**Task prompt**
What is the number of lines in these entries that contain "sätt"? State it alone.

**Records provided**
----------------------------------------
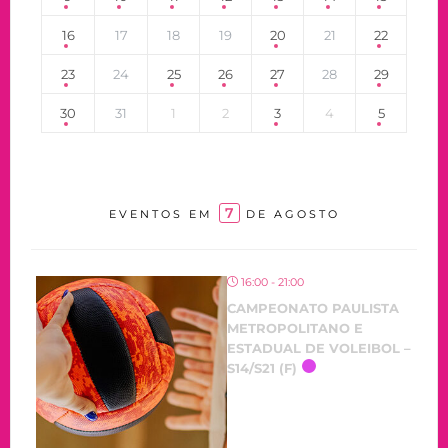
16
17
18
19
20
21
22
23
24
25
26
27
28
29
30
31
1
2
3
4
5
7
EVENTOS EM
DE AGOSTO
16:00 - 21:00
CAMPEONATO PAULISTA
METROPOLITANO E
ESTADUAL DE VOLEIBOL –
S14/S21 (F)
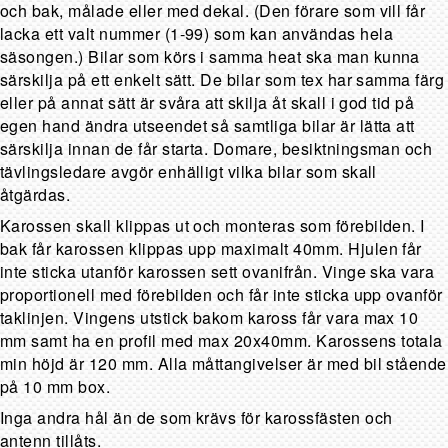
och bak, målade eller med dekal. (Den förare som vill får
lacka ett valt nummer (1-99) som kan användas hela
säsongen.) Bilar som körs i samma heat ska man kunna
särskilja på ett enkelt sätt. De bilar som tex har samma färg
eller på annat sätt är svåra att skilja åt skall i god tid på
egen hand ändra utseendet så samtliga bilar är lätta att
särskilja innan de får starta. Domare, besiktningsman och
tävlingsledare avgör enhälligt vilka bilar som skall
åtgärdas.
Karossen skall klippas ut och monteras som förebilden. I
bak får karossen klippas upp maximalt 40mm. Hjulen får
inte sticka utanför karossen sett ovanifrån. Vinge ska vara
proportionell med förebilden och får inte sticka upp ovanför
taklinjen. Vingens utstick bakom kaross får vara max 10
mm samt ha en profil med max 20x40mm. Karossens totala
min höjd är 120 mm. Alla måttangivelser är med bil stående
på 10 mm box.
Inga andra hål än de som krävs för karossfästen och
antenn tillåts.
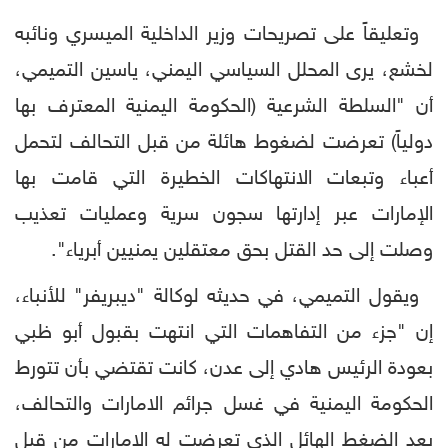
وتعليقاً على تصريحات وزير الداخلية الميسري ونائبه
لخشع، يرى المحلل السياسي اليمني، ياسين التميمي،
أن "السلطة الشرعية (الحكومة اليمنية المعترف بها
دولياً) تعرضت لضغوط هائلة من قبل التحالف لتحمل
أعباء وتبعات الانتهاكات الخطيرة التي قامت بها
الإمارات عبر إدارتها سجون سرية وعمليات تعذيب
وصلت إلى حد القتل بحق معتقلين يمنيين أبرياء".
ويقول التميمي، في حديثه لوكالة "ديبريفر" للأنباء،
إن "جزء من التفاهمات التي انتهت بقبول أبو ظبي
بعودة الرئيس هادي إلى عدن، كانت تقتضي بأن تتورط
الحكومة اليمنية في غسل جرائم الامارات والتحالف،
بعد الضغط الهائل الذي تعرضت له الامارات من قبل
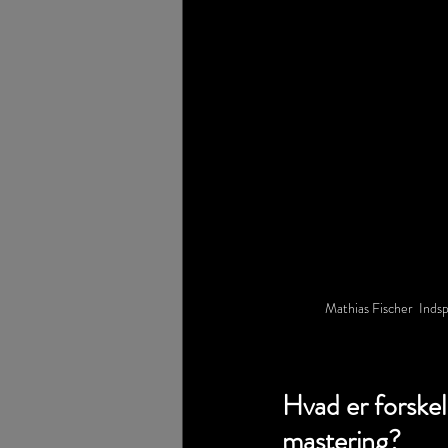
Mathias Fischer  Indsp
Hvad er forskel
mastering? 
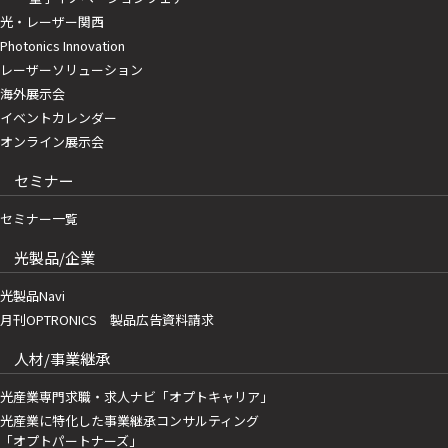
光・レーザー関西
Photonics Innovation
レーザーソリューション
海外展示会
イベントカレンダー
オンライン展示会
セミナー
セミナー一覧
光製品/企業
光製品Navi
月刊OPTRONICS 製品広告資料請求
人材/事業継承
光産業専門求職・求人ナビ「オプトキャリア」
光産業に特化した事業継承コンサルティング
「オプトパートナーズ」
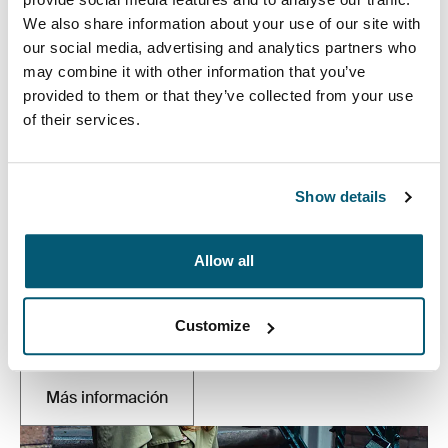
We also share information about your use of our site with
our social media, advertising and analytics partners who
may combine it with other information that you’ve
provided to them or that they’ve collected from your use
of their services.
Show details
Fundas para tabletas y portátiles
Allow all
Resistencia y protección con un diseño estilizado,
nuestras elegantes fundas para tabletas y portátiles
están disponibles en una amplia gama de colores para
Customize
que reflejen mejor tu personalidad.
Más información
Se abre en una pestaña nueva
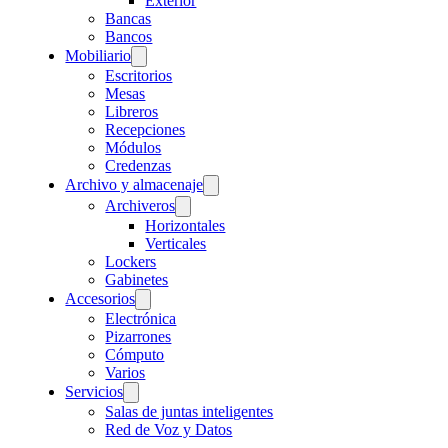
Exterior
Bancas
Bancos
Mobiliario
Escritorios
Mesas
Libreros
Recepciones
Módulos
Credenzas
Archivo y almacenaje
Archiveros
Horizontales
Verticales
Lockers
Gabinetes
Accesorios
Electrónica
Pizarrones
Cómputo
Varios
Servicios
Salas de juntas inteligentes
Red de Voz y Datos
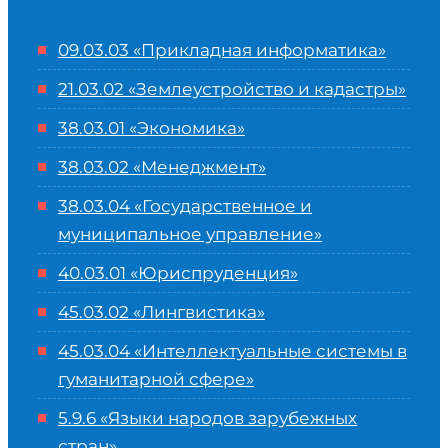
09.03.03 «Прикладная информатика»
21.03.02 «Землеустройство и кадастры»
38.03.01 «Экономика»
38.03.02 «Менеджмент»
38.03.04 «Государственное и
муниципальное управление»
40.03.01 «Юриспруденция»
45.03.02 «Лингвистика»
45.03.04 «
Интеллектуальные системы в
гуманитарной сфере
»
5.9.6 «Языки народов зарубежных
стран»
----------------------------------------
**Exercise solution**
2